Series Solutions of ODE's

• Angry Citizen
In summary, the expert says that in order to become good at solving problems, you need to practice and fail. He provides an example of how to do this and then goes on to provide a more complex problem.

Angry Citizen

So.. I need.. 'help'. Meh. It seems I just don't understand what's going on with series solutions. I thought I did, but I just don't. It seems to be a fundamental misunderstanding of what the book and professor are trying to convey. Could someone please give me a rundown on what's going on and how to do them, both around ordinary points and singular points? I wish I could be more specific as far as questions, but I just don't know why I can't do them.

Thanks.

Angry Citizen said:
but I just don't know why I can't do them.

Thanks.

Know what, I use to play tennis. But my back-hand use to suck. So for a while I just hit it solely back-hand. Yeah, it went all over the place . . . for a little while. But then something happened. I started getting good at it and before long it didn't suck no more. Good cooks try again when they mess up a recipie and pretty soon they cookin' up something good. How they get so good? They're willing to try and fail and then try some more. So get out there, knock that ball all over the place and pretty soon you'll be cookin' up something nice too.

What a statement.

Problem is, I ran out of problems to practice with in my book - and I succeeded in solving precisely zero. I know practice makes perfect, but when you're failing miserably at every single one, you realize that no amount of problems are going to make any sense out of the material.

In a sense, it's like if you were trying to practice backhanding tennis balls ... if they were thrown from two states away.

A valuable lesson in the art of problem solving is when you run into problems with a problem, put it on the back-burner and work on something simpler and then start building back up to the original problem.

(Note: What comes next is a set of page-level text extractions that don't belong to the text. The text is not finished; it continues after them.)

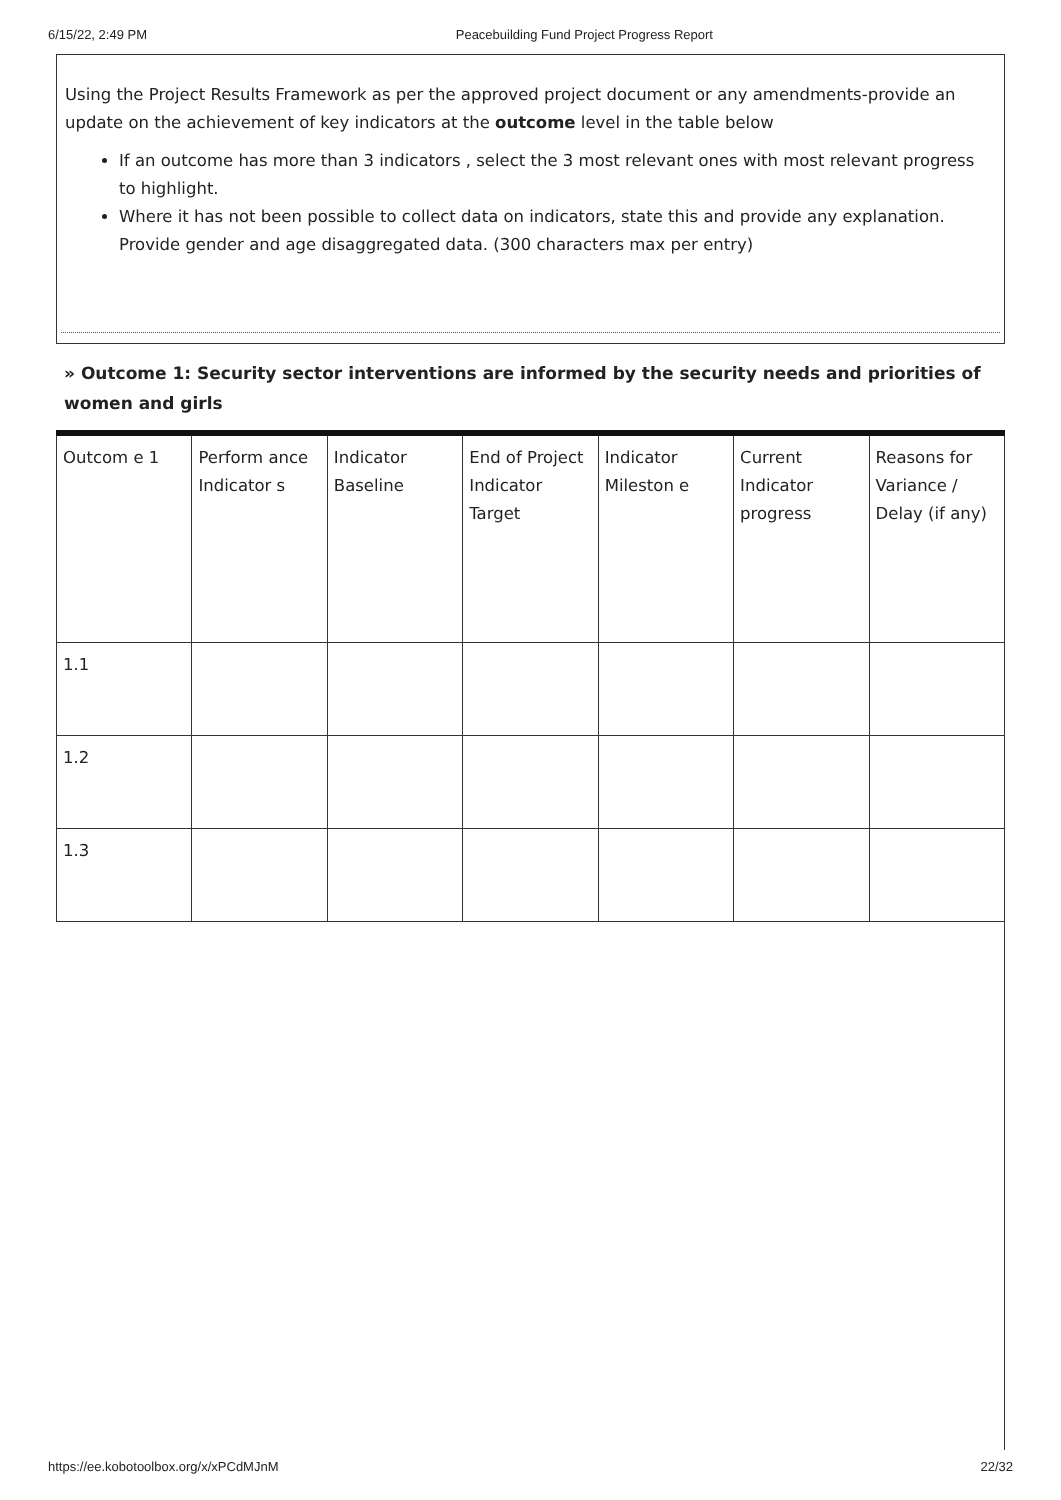6/15/22, 2:49 PM Peacebuilding Fund Project Progress Report
Using the Project Results Framework as per the approved project document or any amendments-provide an update on the achievement of key indicators at the outcome level in the table below
If an outcome has more than 3 indicators , select the 3 most relevant ones with most relevant progress to highlight.
Where it has not been possible to collect data on indicators, state this and provide any explanation. Provide gender and age disaggregated data. (300 characters max per entry)
» Outcome 1: Security sector interventions are informed by the security needs and priorities of women and girls
| Outcom e 1 | Perform ance Indicator s | Indicator Baseline | End of Project Indicator Target | Indicator Mileston e | Current Indicator progress | Reasons for Variance / Delay (if any) |
| 1.1 | | | | | | |
| 1.2 | | | | | | |
| 1.3 | | | | | | |
https://ee.kobotoolbox.org/x/xPCdMJnM 22/32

So surely your book has some worked examples. Go over those and then change one only slightly. Say one in the book is:

$$y''+(2x+3)y'+4y=0$$

Ok, get that one straight then change it slightly like:

$$y''+(4x+3)y'+4y=0$$

Now do that on on your own. Bet you could if you got the first one straight.

Now, little more complex:

$$y''+(4x^2+3)y'+4y=0$$

Do that one. Same dif with the singular ones like:

$$(x^2+4x+2)y''-(2x+4)y'+3x^2y=0$$

First drop everything but just one x:

$$xy''+y'+y=0$$

Or if that one is too hard, move it over:

$$y''+y'+xy=0$$

Too hard?

$$y''+xy=0$$

Keep dropping it down until you get it, then start building it back up.